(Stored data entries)
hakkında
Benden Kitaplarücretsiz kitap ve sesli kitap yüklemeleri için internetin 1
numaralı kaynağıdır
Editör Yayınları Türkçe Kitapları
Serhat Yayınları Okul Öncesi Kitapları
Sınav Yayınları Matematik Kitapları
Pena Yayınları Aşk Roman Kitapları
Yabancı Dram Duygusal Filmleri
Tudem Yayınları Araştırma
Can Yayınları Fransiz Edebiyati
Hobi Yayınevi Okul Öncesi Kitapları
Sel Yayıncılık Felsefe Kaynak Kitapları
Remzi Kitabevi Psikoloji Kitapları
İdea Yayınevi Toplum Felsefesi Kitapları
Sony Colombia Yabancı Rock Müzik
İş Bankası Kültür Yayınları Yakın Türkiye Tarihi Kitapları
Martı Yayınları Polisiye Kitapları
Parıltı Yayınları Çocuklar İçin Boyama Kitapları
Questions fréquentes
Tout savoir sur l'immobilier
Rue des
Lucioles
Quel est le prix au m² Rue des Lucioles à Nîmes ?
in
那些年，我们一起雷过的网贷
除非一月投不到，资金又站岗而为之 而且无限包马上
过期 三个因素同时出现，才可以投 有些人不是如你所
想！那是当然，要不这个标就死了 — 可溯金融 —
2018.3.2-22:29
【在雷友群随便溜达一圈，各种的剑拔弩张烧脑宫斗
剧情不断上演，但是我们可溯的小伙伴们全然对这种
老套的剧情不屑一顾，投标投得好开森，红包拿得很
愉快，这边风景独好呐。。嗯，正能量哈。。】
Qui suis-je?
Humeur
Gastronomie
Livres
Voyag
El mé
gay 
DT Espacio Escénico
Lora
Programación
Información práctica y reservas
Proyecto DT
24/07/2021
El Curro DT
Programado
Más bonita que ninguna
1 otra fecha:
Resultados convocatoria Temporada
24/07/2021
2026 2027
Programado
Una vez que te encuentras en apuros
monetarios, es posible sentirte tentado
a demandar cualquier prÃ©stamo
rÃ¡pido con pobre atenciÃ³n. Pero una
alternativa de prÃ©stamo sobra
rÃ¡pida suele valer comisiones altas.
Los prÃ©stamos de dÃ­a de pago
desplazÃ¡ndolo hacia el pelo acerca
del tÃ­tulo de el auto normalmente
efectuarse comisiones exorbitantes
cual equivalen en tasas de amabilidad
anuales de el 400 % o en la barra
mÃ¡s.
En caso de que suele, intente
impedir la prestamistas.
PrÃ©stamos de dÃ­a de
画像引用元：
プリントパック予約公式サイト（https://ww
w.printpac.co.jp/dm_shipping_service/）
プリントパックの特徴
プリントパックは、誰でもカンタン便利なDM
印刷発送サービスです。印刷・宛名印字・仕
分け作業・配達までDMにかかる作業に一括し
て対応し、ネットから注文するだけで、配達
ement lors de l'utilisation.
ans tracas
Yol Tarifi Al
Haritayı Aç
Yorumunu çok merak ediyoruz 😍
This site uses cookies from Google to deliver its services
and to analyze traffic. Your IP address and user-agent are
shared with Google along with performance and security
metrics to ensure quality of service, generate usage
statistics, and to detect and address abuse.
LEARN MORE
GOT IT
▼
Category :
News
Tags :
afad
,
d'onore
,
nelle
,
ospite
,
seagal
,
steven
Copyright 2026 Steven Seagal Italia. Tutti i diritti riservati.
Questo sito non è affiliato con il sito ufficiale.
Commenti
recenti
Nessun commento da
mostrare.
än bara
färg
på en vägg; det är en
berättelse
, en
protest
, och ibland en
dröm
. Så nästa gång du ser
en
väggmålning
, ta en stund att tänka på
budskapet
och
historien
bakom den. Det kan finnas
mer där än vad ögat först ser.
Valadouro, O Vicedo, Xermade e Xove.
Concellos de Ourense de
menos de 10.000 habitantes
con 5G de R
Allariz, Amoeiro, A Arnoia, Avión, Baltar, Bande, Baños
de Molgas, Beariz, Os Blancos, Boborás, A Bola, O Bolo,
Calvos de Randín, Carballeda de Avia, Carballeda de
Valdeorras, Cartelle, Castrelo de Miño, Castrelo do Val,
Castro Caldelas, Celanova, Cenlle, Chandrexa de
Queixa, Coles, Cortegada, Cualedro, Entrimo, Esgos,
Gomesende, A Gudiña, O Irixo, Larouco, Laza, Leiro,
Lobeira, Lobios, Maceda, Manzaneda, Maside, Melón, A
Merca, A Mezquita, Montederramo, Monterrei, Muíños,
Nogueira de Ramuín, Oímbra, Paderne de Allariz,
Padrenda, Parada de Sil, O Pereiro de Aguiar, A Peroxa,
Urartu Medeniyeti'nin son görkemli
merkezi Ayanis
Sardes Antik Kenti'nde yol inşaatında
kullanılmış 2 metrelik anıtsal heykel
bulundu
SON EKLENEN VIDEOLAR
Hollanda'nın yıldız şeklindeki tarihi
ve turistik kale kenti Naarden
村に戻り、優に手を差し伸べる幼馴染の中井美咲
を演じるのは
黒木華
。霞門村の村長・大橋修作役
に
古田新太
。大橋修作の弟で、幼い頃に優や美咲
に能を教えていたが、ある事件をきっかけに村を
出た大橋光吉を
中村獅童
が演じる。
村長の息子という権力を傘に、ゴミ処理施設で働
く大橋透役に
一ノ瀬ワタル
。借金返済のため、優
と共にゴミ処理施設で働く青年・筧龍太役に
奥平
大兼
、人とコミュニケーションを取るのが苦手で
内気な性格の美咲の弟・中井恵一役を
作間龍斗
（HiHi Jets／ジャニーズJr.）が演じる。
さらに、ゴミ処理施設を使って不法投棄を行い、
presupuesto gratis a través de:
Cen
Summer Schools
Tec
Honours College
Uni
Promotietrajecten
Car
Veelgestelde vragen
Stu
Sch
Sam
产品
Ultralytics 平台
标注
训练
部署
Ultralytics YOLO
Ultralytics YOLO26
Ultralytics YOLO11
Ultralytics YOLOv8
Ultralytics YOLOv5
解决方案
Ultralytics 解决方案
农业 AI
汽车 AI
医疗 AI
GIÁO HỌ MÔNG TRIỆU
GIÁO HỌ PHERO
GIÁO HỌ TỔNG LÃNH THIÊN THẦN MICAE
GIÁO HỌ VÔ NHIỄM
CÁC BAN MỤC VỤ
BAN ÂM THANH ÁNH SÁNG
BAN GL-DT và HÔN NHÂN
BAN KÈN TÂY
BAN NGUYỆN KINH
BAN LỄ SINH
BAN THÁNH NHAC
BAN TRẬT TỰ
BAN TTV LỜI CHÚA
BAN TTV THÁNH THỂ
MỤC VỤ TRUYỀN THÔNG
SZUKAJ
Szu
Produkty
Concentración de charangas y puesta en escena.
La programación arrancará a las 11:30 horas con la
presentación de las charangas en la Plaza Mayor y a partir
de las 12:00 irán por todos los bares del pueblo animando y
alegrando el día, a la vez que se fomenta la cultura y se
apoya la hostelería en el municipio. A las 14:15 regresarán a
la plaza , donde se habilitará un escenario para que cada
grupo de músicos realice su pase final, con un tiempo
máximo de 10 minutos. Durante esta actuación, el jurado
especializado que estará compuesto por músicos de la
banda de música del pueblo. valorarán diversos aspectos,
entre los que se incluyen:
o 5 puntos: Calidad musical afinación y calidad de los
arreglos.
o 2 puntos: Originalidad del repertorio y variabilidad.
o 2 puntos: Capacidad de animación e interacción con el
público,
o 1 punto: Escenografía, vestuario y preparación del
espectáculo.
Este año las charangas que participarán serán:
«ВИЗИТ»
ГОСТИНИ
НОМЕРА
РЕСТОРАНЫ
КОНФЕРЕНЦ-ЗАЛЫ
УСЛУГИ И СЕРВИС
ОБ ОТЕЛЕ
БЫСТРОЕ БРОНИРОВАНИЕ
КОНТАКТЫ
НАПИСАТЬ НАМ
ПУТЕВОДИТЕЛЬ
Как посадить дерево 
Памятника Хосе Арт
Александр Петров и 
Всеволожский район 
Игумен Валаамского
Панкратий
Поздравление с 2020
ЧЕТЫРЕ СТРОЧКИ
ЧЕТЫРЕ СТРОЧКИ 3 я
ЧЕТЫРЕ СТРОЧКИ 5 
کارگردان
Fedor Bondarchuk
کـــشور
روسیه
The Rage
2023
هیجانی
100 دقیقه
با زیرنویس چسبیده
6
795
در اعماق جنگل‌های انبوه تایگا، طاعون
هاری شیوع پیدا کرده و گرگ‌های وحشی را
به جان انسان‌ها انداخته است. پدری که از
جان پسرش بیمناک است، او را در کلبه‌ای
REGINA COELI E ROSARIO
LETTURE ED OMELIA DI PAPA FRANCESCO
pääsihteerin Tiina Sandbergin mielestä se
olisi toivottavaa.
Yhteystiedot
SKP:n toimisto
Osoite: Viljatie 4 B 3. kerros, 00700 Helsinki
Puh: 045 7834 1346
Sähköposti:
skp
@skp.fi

> _Exercise details_: Put the lines from the start of the records up to and including the line with "Remzi Kitabevi Psikoloji Kitapları" into a Markdown table with the columns Nr and Line, giving each row its number and leaving out blank lines.

> _Response for this exercise_:
| Nr | Line |
|---|---|
| 1 | hakkında |
| 2 | Benden Kitaplarücretsiz kitap ve sesli kitap yüklemeleri için internetin 1 |
| 3 | numaralı kaynağıdır |
| 4 | Editör Yayınları Türkçe Kitapları |
| 5 | Serhat Yayınları Okul Öncesi Kitapları |
| 6 | Sınav Yayınları Matematik Kitapları |
| 7 | Pena Yayınları Aşk Roman Kitapları |
| 8 | Yabancı Dram Duygusal Filmleri |
| 9 | Tudem Yayınları Araştırma |
| 10 | Can Yayınları Fransiz Edebiyati |
| 11 | Hobi Yayınevi Okul Öncesi Kitapları |
| 12 | Sel Yayıncılık Felsefe Kaynak Kitapları |
| 13 | Remzi Kitabevi Psikoloji Kitapları |